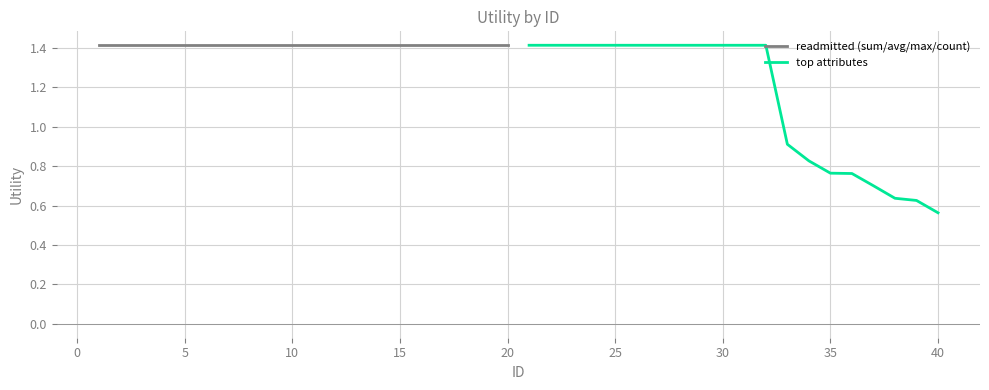

Which series has the widest spread of values?

top attributes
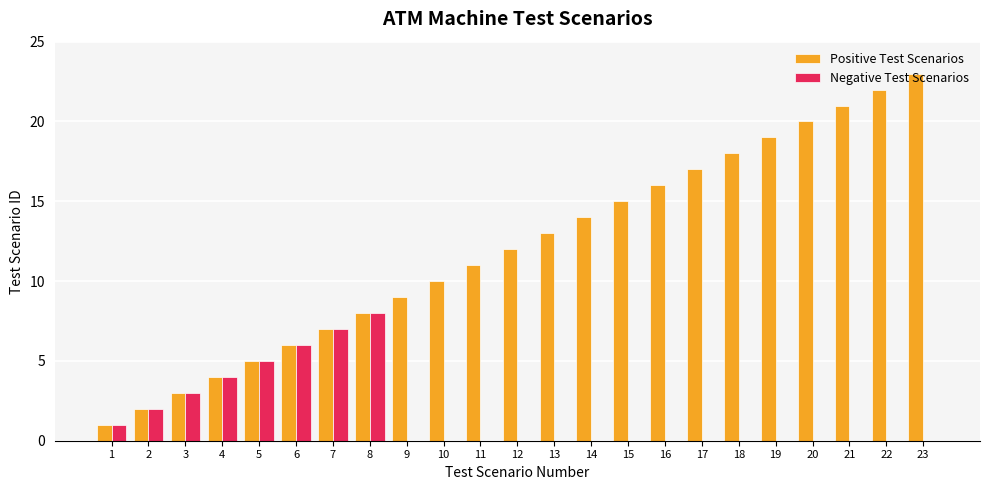

What is the sum of all Positive Test Scenarios values?

276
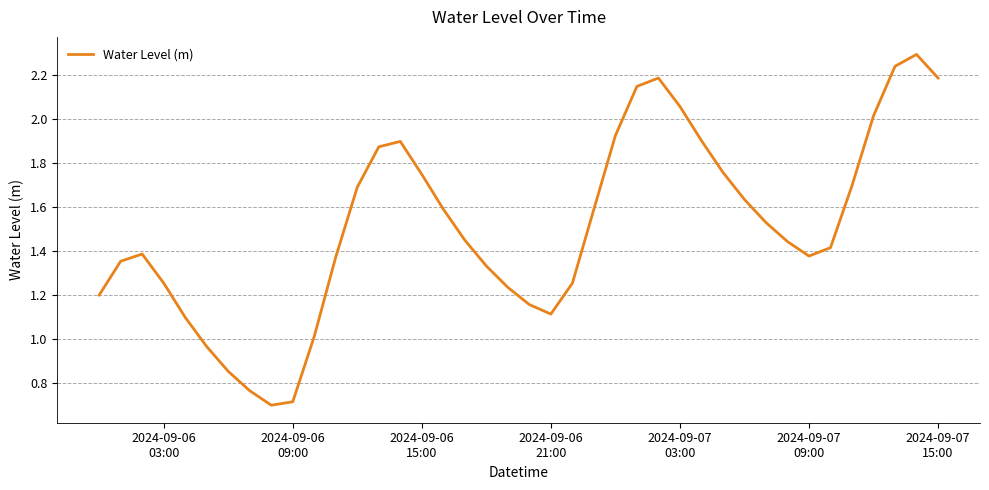

What is the minimum value shown in the chart?

0.7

◆ TASK REQUIREMENTS ◆
Reproduce the material above word for word, leaving out the pictures.

◆ ANSWER TO THE PROBLEM ◆
Which series has the widest spread of values?

top attributes

What is the sum of all Positive Test Scenarios values?

276

What is the minimum value shown in the chart?

0.7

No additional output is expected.